Old News: Marilyn Monroe
ILLUSTRATION BY DAVID SHELDON
Ten years after her untimely death, Interview honored Marilyn Monroe with a posthumous cover. Twenty years after that, in the August 1992 issue, Interview paid tribute to the actress again with a short piece in which editor Mark Marvel asked seven other similarly-initialed notables to explain the lasting appeal of the Divine Miss M.M. Because a certain iconic scene featuring Monroe in a white halter dress and standing atop a subway grate was filmed September 15, 1954—and because new photos of Michelle Williams as Monroe have been the talk of the Internet since they appeared on Vogue‘s website yesterday—we’re reprinting that 1992 celebration of Monroe. Read on to see what Minnie Mouse, Malcolm McDowell, and Marky Mark—now known as Mark Wahlberg, Serious Actor—had to say about Norma Jean’s legacy.
mmmmmmmm…M.M.
Marilyn Monroe died thirty years ago this month. Why does she still mean so much?
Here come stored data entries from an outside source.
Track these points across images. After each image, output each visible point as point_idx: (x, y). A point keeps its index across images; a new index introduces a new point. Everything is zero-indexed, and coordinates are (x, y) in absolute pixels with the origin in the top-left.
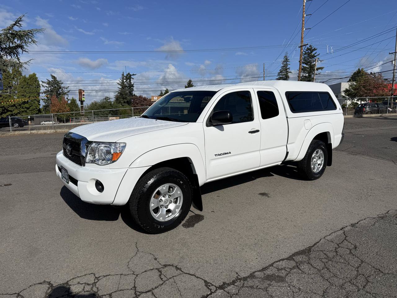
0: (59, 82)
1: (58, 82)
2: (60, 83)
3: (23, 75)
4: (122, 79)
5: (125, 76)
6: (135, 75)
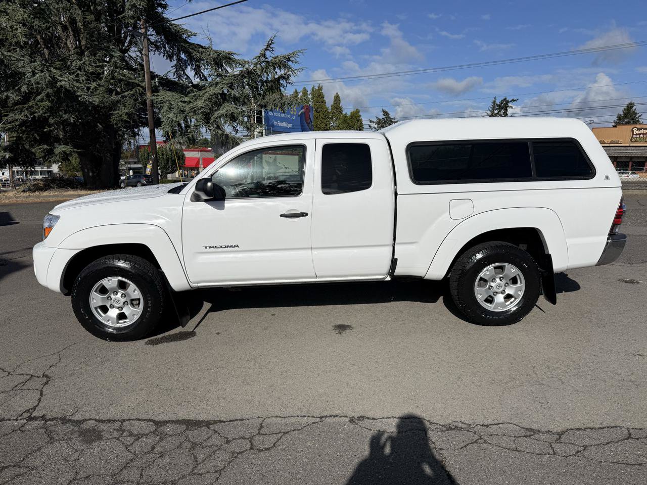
0: (393, 120)
1: (391, 121)
2: (393, 122)
3: (344, 113)
4: (491, 109)
5: (498, 103)
6: (516, 100)
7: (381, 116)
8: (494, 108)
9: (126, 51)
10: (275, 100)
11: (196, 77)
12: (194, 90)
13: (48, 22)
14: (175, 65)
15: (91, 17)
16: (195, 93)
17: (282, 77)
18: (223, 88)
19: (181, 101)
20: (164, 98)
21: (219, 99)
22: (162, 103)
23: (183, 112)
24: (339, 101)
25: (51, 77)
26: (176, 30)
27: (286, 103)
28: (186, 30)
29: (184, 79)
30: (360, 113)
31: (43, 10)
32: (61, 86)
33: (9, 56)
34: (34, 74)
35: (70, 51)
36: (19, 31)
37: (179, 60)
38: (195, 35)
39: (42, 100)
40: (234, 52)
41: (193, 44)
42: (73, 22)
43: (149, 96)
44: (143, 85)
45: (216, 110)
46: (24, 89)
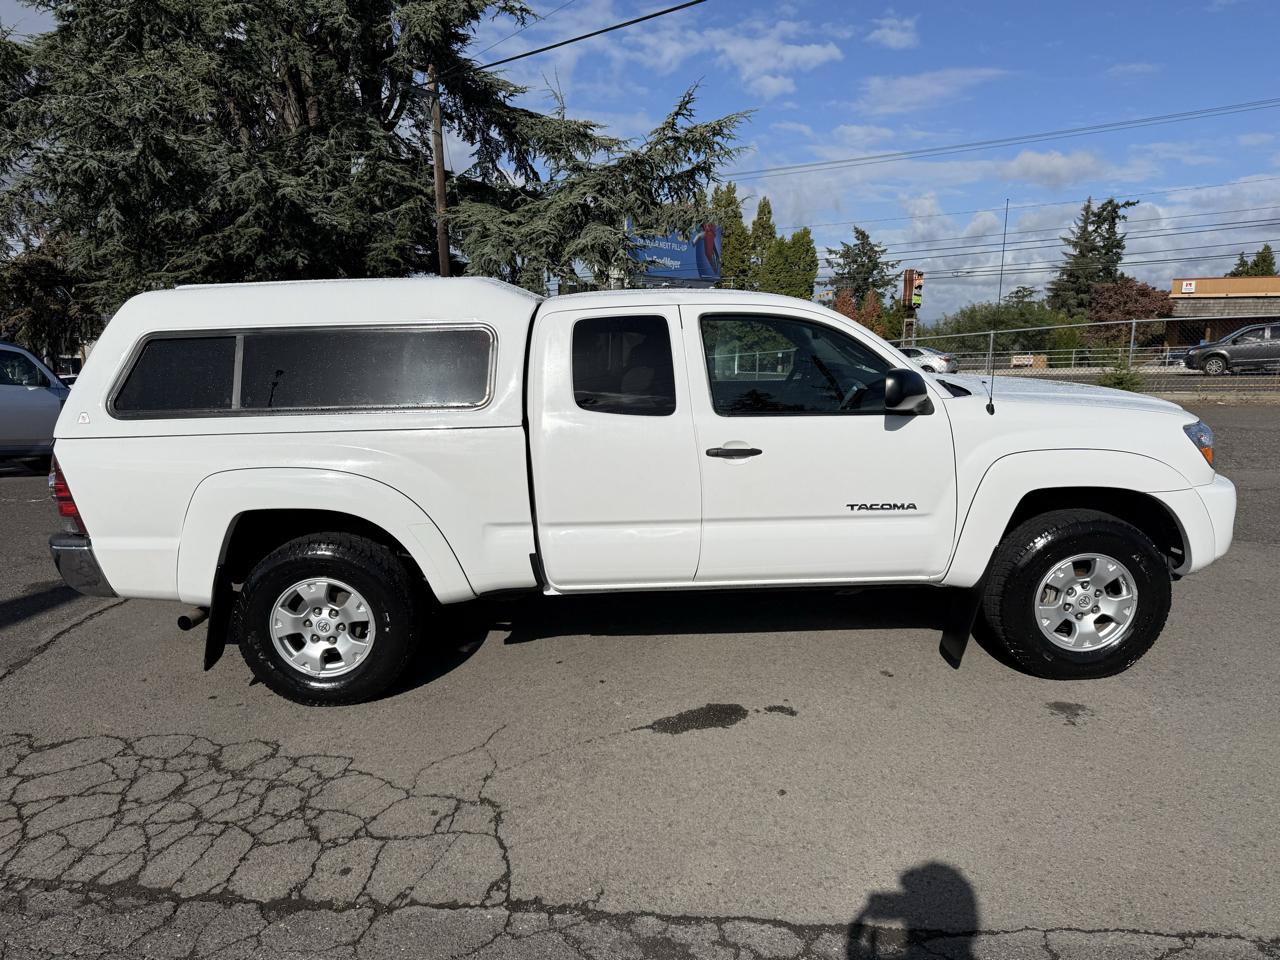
0: (876, 249)
1: (872, 249)
2: (876, 252)
3: (778, 236)
4: (1080, 224)
5: (1096, 211)
6: (1133, 204)
7: (853, 241)
8: (1086, 221)
9: (391, 126)
10: (672, 215)
11: (519, 174)
12: (529, 199)
13: (258, 75)
14: (478, 152)
15: (330, 64)
16: (530, 206)
17: (698, 169)
18: (585, 193)
19: (503, 222)
20: (470, 216)
21: (578, 217)
22: (466, 226)
23: (510, 243)
24: (769, 212)
25: (266, 179)
26: (486, 84)
27: (695, 219)
28: (505, 82)
29: (494, 179)
30: (811, 237)
31: (249, 53)
32: (284, 196)
33: (190, 143)
34: (233, 175)
35: (289, 130)
36: (201, 93)
37: (486, 140)
38: (523, 91)
39: (246, 225)
40: (594, 123)
41: (514, 110)
42: (294, 74)
43: (440, 214)
44: (429, 190)
45: (571, 238)
46: (214, 204)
Michael Musto, gossip columnist for The Village Voice
“Back in my prepubescent Brooklyn days, all indicators pointed to the fact that sex was terribly dirty and disturbed. Marilyn Monroe movies suggested otherwise. In all her innocent eroticism, Marilyn proved once and for all that if a gust of wind lifts up your skirt, it’s only natural to go for it. I’ve been doing it ever since”
Minnie Mouse, a.k.a. Russi Taylor, voice of the Disney star
“She was most alluring, and oh, so beautiful. And of course she was the epitome of a good shopper. I mean, after all, how else would she get all those beautiful clothes?”
Mathilda May, actress
“Once, when we were working together, Yves Montand told me Marilyn and I both worried about our acting in the same way. And, of course, I thought of her when I was working with him. I asked him questions about how she did things, and he told me that everything for her seemed to be a bit complicated. Like, even a walk across the street. She would think too much of how that walk should be done.”
Malcolm McDowell, actor
“As an actress she knew how to make herself free, to let herself go completely. She did her rehearsing on the set, which I think is why her performances were so spontaneous. Of course, as a person she was like a beautifully caged bird; she was so tragically doomed. But, non, she didn’t influence me as an actor, because I was raised on the theater, which teaches one a more professional way of doing things. Bit then maybe the professionalism of the theater is what cages me as an actor.”
Marky Mark, rapper
“Marilyn? One sly honey.”
Malcolm McLaren, father of punk/rock renaissance man
“She’s the girl you’re forever wanting to undress without blinking. And she’s very much an enfant perdue, too, which is something that I can relate to, something very sex, drugs, and rock ‘n’ roll: if you put it all together you get Marilyn Monroe. You know, she’s almost cheap T-shirt, because that’s what rock ‘n’ roll is—you find in Times Square, in the windows. There’s Marilyn Monroe, there’s Sid Vicious, there’s James Dean. She’s more for your money. [laughs] She’s like… she’s no culture at all—she’s like America. It’s all part of the same thing, that sad kind of glamour. She’s not a human being anymore, she’s a mythic thing. The idea of Marilyn Monroe is what I think Marilyn Monroe is.”
Marla Maples, actress/personality
“Once the media gets involved in your life, you can lose perspective on who you really are. And Marilyn wasn’t that sure who she was before the world tried to invent who she was – and believe me, it doesn’t matter how you’ve lived your life, because people will create you the way they want to create you. I’ve always had a strong affinity with Marilyn, but I’m thankful that what’s happened to me has happened now that I’m a little older and wise. Just studying her life has really helped me handle myself in a different way.”